The Physician Workforce: One Leg of a Three-Legged Stool
Our 2008 Physician Workforce Study created quite a stir.
It has always generated significant media attention, but at last count the 2008 study — which found ‘critical’ shortages among internal and family medicine physicians for the second consecutive year — was picked up by more than 30 media outlets.
One reason for the intensified public interest is that the shortage of physicians — especially in those two primary care specialties — has been accentuated by the expansion of insurance coverage facilitated by our state’s 2006 health care reform law.
We’re seeing now that addressing coverage alone is not enough, which leads me to the three-legged stool metaphor. The coverage problem is the first leg. The two huge challenges that have arisen since Massachusetts tackled coverage — physician shortages and cost — are the other two legs.
The interconnectedness of coverage, workforce, and cost is nowhere more evident than in the environment I work in — the emergency department — as a recent Boston Globe article pointed out. Increased coverage has enabled hundreds of thousands of ‘new’ patients to enter the system.
Many of them are having trouble finding a primary care physician, and, if they do find one, they confront long wait times for a routine appointment. So, when they get sick, they often go to the emergency department, where costs for nonurgent care are much higher than in an office setting.
The Globe article suggested that part of the solution lies in more intensive patient education and outreach. I agree, but such efforts won’t link people to primary care physicians if those doctors don’t exist.

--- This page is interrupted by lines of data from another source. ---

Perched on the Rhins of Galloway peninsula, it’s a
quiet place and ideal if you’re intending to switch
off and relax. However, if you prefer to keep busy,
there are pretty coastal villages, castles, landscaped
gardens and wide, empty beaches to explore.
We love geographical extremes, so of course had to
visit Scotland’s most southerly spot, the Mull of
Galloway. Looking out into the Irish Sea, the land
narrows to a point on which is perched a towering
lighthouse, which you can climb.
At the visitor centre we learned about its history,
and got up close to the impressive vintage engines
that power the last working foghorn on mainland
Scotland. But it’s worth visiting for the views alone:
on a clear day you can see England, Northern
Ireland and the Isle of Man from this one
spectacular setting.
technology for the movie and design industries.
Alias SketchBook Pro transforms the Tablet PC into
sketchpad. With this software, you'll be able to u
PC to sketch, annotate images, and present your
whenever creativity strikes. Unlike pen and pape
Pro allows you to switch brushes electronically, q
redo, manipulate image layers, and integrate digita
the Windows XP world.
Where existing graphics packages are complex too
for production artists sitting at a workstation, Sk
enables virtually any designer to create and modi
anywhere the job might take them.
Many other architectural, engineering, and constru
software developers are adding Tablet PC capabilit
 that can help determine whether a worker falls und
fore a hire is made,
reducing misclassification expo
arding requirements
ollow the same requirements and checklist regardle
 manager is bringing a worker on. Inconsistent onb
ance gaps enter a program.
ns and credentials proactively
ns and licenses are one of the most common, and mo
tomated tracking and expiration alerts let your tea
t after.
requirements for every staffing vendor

I commend all stakeholders in the Massachusetts health care reform process for recognizing that there are three legs to the stool. But ideally, future reforms — at the state and national levels — will address coverage, workforce, and cost concurrently, not sequentially.
In Massachusetts, we addressed coverage first and did so boldly and successfully. We’ve opened discussions and made some difficult decisions about cost, but there’s a long way to go. But we’re still at the starting line when it comes to the physician workforce.
The workforce-related elements of Chapter 305 — a new statewide requirement that all acute care hospitals in Massachusetts establish rapid-response teams — will undoubtedly help. Administrative simplification and reimbursement reform may provide short-term improvement. But the impact of other aspects may not be seen for years. Regardless, the Mass. Medical Society stands ready to help ensure prompt and sensible implementation of those provisions.
Dr. Bruce S. Auerbach is president of the Mass. Medical Society and chief of Emergency and Ambulatory Services at Sturdy Memorial Hospital in Attleboro.